Non-equidispersed Cound Data
When modeling count data, the Poisson distribution has long been the workhorse. But real data rarely play by Poisson’s rules. Specifically, the assumption that the mean equals the variance (equidispersion). Overdispersion is common; underdispersion, though rarer, can be even trickier. This has led to the rise of more flexible models like the Conway-Maxwell Poisson (CMP), which adjusts dispersion through an extra parameter.
The CMP is powerful—but it’s also computationally expensive, hard to interpret in its standard form, and not naturally compatible with GLMs. And yet, it dominates modern flexible count modeling.
Enter the Double Poisson
Back in 1986, Bradley Efron quietly introduced the Double Poisson (DP)—a simple, elegant generalization of the Poisson. It allows the variance to differ from the mean using a dispersion parameter $\theta$, while keeping the familiar Poisson-like structure.
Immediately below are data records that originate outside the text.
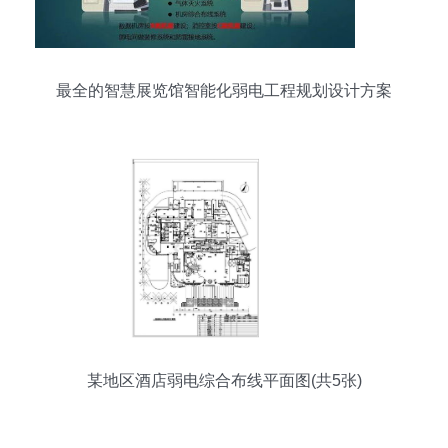
最全的智慧展览馆智能化弱电工程规划设计方案
某地区酒店弱电综合布线平面图(共5张)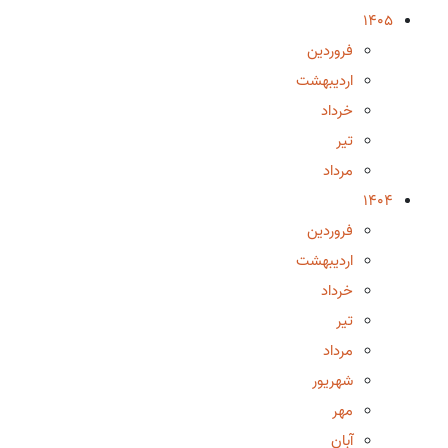
1405
فروردین
اردیبهشت
خرداد
تیر
مرداد
1404
فروردین
اردیبهشت
خرداد
تیر
مرداد
شهریور
مهر
آبان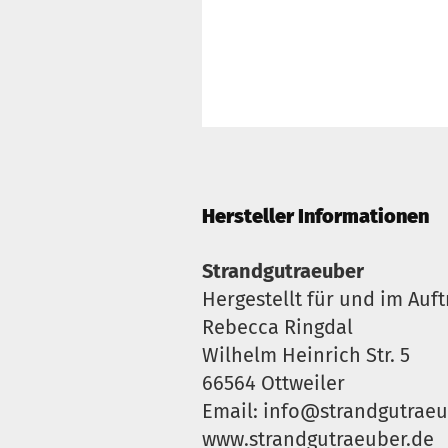
Hersteller Informationen
Strandgutraeuber
Hergestellt für und im Auft
Rebecca Ringdal
Wilhelm Heinrich Str. 5
66564 Ottweiler
Email: info@strandgutraeu
www.strandgutraeuber.de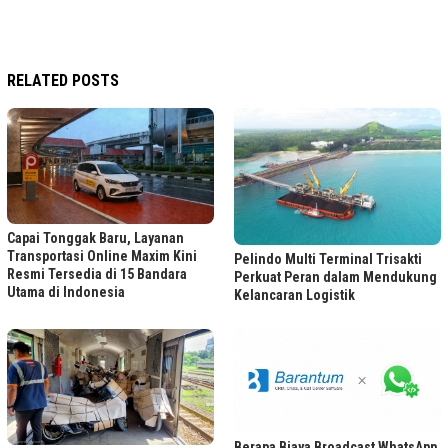
RELATED POSTS
Capai Tonggak Baru, Layanan
Transportasi Online Maxim Kini
Pelindo Multi Terminal Trisakti
Resmi Tersedia di 15 Bandara
Perkuat Peran dalam Mendukung
Utama di Indonesia
Kelancaran Logistik
Berapa Biaya Broadcast WhatsApp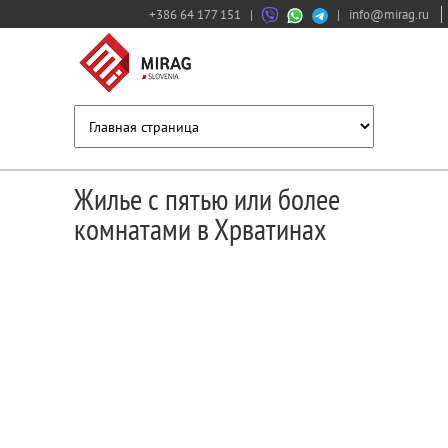
+386 64 177 151
|
|
info@mirag.ru
Жилье с пятью или более
комнатами в Хрватинах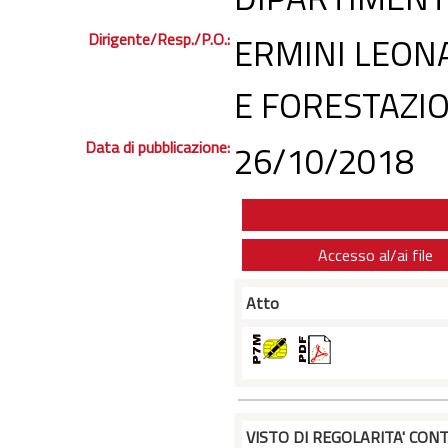
Dirigente/Resp./P.O.:
ERMINI LEONA
E FORESTAZI
Data di pubblicazione:
26/10/2018
Accesso al/ai file
Atto
VISTO DI REGOLARITA' CONT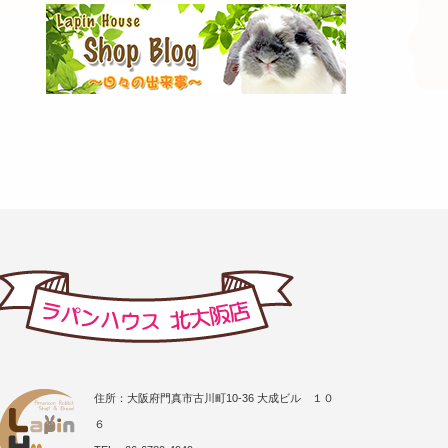
住所：大阪府門真市古川町10-36 大成ビル １０
６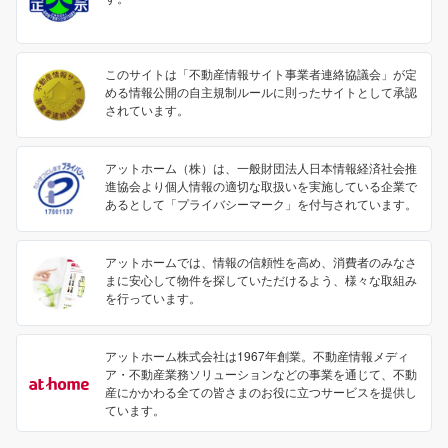
このサイトは「不動産情報サイト事業者連絡協議会」が定
める情報公開の自主規制ルールに則ったサイトとして承認
されています。
アットホーム（株）は、一般財団法人日本情報経済社会推
進協会より個人情報の適切な取扱いを実施している企業で
あるとして「プライバシーマーク」を付与されています。
アットホームでは、情報の信頼性を高め、消費者のみなさ
まに安心して物件を探していただけるよう、様々な取組み
を行っています。
アットホーム株式会社は1967年創業。不動産情報メディ
ア・不動産業務ソリューションなどの事業を通じて、不動
産にかかわる全ての皆さまのお役に立つサービスを提供し
ています。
The key idea: scale the likelihood to adjust variance.
Unlike CMP, the Double Poisson:
- Is mean-parameterized by default
- Plays well with GLM frameworks
- Is easy to implement and interpret
- Requires far less computational effort (compared to CMP)
Why Is It Overlooked?
Mostly because it wasn’t loudly marketed. While CMP saw a wave of papers, software packages, and attention over the last two decades, the DP remained under the radar—despite being a fast, flexible, and interpretable solution for dispersed count data.
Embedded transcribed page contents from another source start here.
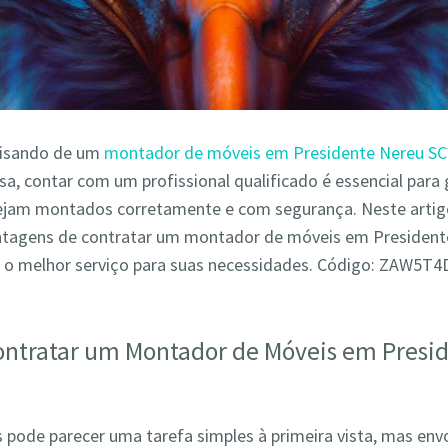
cisando de um
montador de móveis em Presidente Nereu SC
a, contar com um profissional qualificado é essencial para 
ejam montados corretamente e com segurança. Neste arti
antagens de contratar um montador de móveis em President
 o melhor serviço para suas necessidades. Código: ZAW5T
ontratar um Montador de Móveis em Presi
pode parecer uma tarefa simples à primeira vista, mas env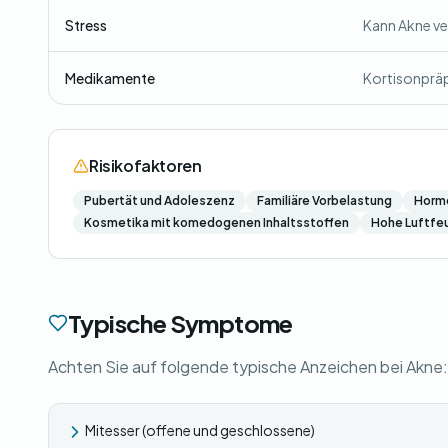
Stress
Kann Akne ve
Medikamente
Kortisonpräp
Risikofaktoren
Pubertät und Adoleszenz
Familiäre Vorbelastung
Hormo
Kosmetika mit komedogenen Inhaltsstoffen
Hohe Luftfeu
Typische Symptome
Achten Sie auf folgende typische Anzeichen bei Akne:
Mitesser (offene und geschlossene)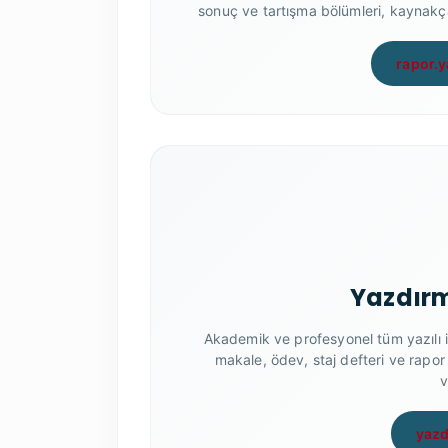
sonuç ve tartışma bölümleri, kaynakça
rapor.
Yazdırm
Akademik ve profesyonel tüm yazılı i
makale, ödev, staj defteri ve rapo
v
yazd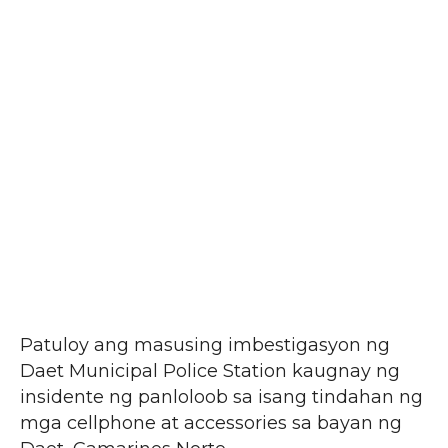
Patuloy ang masusing imbestigasyon ng
Daet Municipal Police Station kaugnay ng
insidente ng panloloob sa isang tindahan ng
mga cellphone at accessories sa bayan ng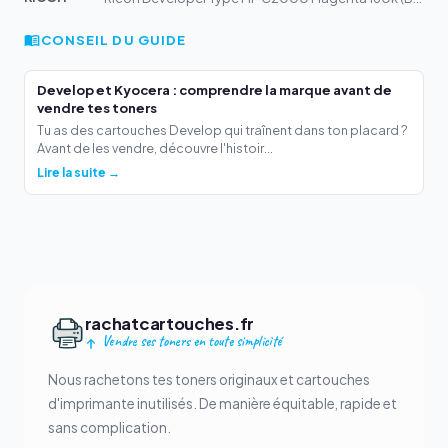
CONSEIL DU GUIDE
Develop et Kyocera : comprendre la marque avant de
vendre tes toners
Tu as des cartouches Develop qui traînent dans ton placard ?
Avant de les vendre, découvre l'histoir...
Lire la suite →
rachatcartouches.fr
Vendre ses toners en toute simplicité
Nous rachetons tes toners originaux et cartouches
d'imprimante inutilisés. De manière équitable, rapide et
sans complication.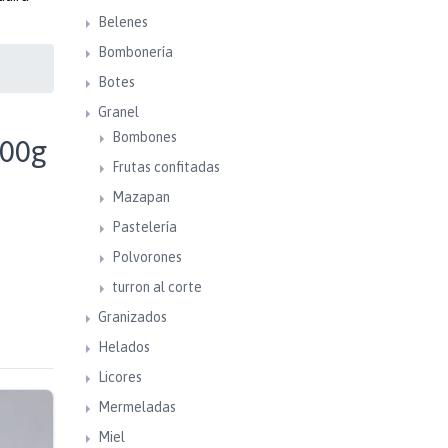
Belenes
Bombonería
Botes
Granel
Bombones
500g
Frutas confitadas
Mazapan
Pastelería
Polvorones
turron al corte
Granizados
Helados
Licores
Mermeladas
Miel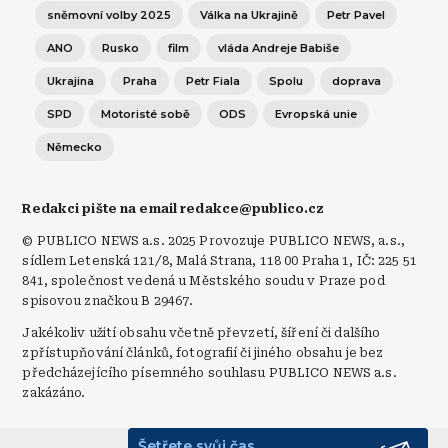
sněmovní volby 2025
Válka na Ukrajině
Petr Pavel
ANO
Rusko
film
vláda Andreje Babiše
Ukrajina
Praha
Petr Fiala
Spolu
doprava
SPD
Motoristé sobě
ODS
Evropská unie
Německo
Redakci pište na email redakce@publico.cz
© PUBLICO NEWS a.s. 2025 Provozuje PUBLICO NEWS, a.s.,
sídlem Letenská 121/8, Malá Strana, 118 00 Praha 1, IČ: 225 51
841, společnost vedená u Městského soudu v Praze pod
spisovou značkou B 29467.
Jakékoliv užití obsahu včetně převzetí, šíření či dalšího
zpřístupňování článků, fotografií či jiného obsahu je bez
předcházejícího písemného souhlasu PUBLICO NEWS a.s.
zakázáno.
Šetřete svůj čas.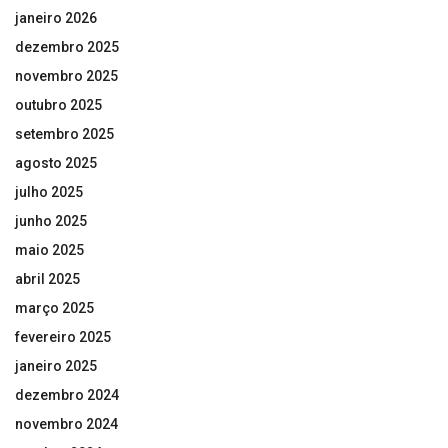
janeiro 2026
dezembro 2025
novembro 2025
outubro 2025
setembro 2025
agosto 2025
julho 2025
junho 2025
maio 2025
abril 2025
março 2025
fevereiro 2025
janeiro 2025
dezembro 2024
novembro 2024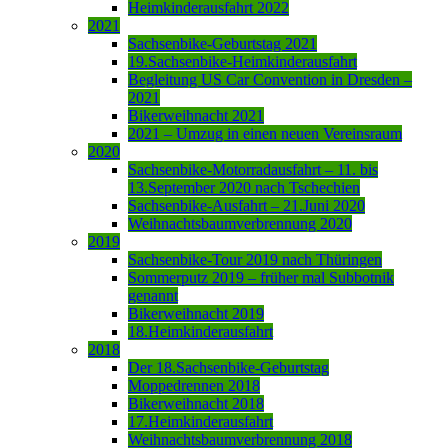
Heimkinderausfahrt 2022
2021
Sachsenbike-Geburtstag 2021
19.Sachsenbike-Heimkinderausfahrt
Begleitung US Car Convention in Dresden –
2021
Bikerweihnacht 2021
2021 – Umzug in einen neuen Vereinsraum
2020
Sachsenbike-Motorradausfahrt – 11. bis
13.September 2020 nach Tschechien
Sachsenbike-Ausfahrt – 21.Juni 2020
Weihnachtsbaumverbrennung 2020
2019
Sachsenbike-Tour 2019 nach Thüringen
Sommerputz 2019 – früher mal Subbotnik
genannt
Bikerweihnacht 2019
18.Heimkinderausfahrt
2018
Der 18.Sachsenbike-Geburtstag
Moppedrennen 2018
Bikerweihnacht 2018
17.Heimkinderausfahrt
Weihnachtsbaumverbrennung 2018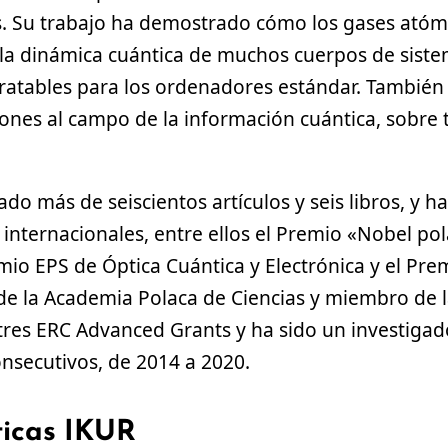
s. Su trabajo ha demostrado cómo los gases ató
r la dinámica cuántica de muchos cuerpos de sist
tratables para los ordenadores estándar. También
nes al campo de la información cuántica, sobre t
do más de seiscientos artículos y seis libros, y 
internacionales, entre ellos el Premio «Nobel po
emio EPS de Óptica Cuántica y Electrónica y el Pre
e la Academia Polaca de Ciencias y miembro de 
tres ERC Advanced Grants y ha sido un investiga
onsecutivos, de 2014 a 2020.
ticas IKUR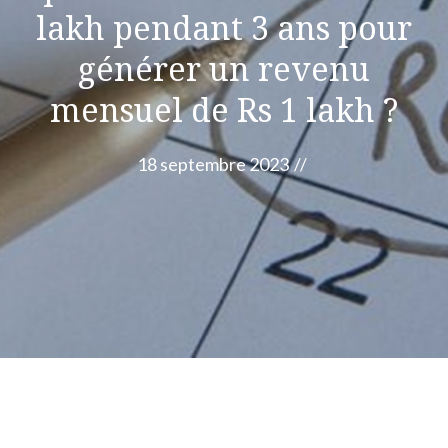
lakh pendant 3 ans pour
générer un revenu
mensuel de Rs 1 lakh ?
18 septembre 2023
//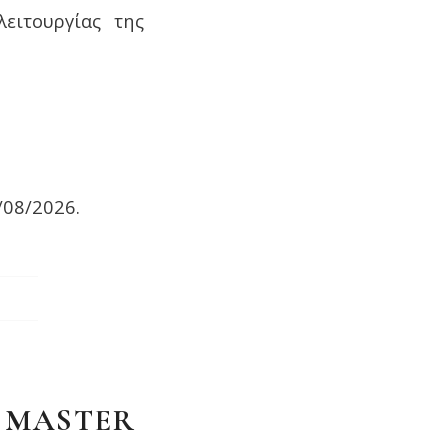
ειτουργίας της
/08/2026.
D MASTER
When Should You Use the DP?
- You want Poisson-like behavior with flexible variance
- You’re working in GLMs and don’t want to rewrite your modeling stack
- You’re doing Bayesian inference and want stable, fast sampling
- You’re analyzing data with moderate under- or overdispersion
For extreme underdispersion or skewed count distributions, CMP might still fit better. But for many use cases, the Double Poisson is the practical sweet spot.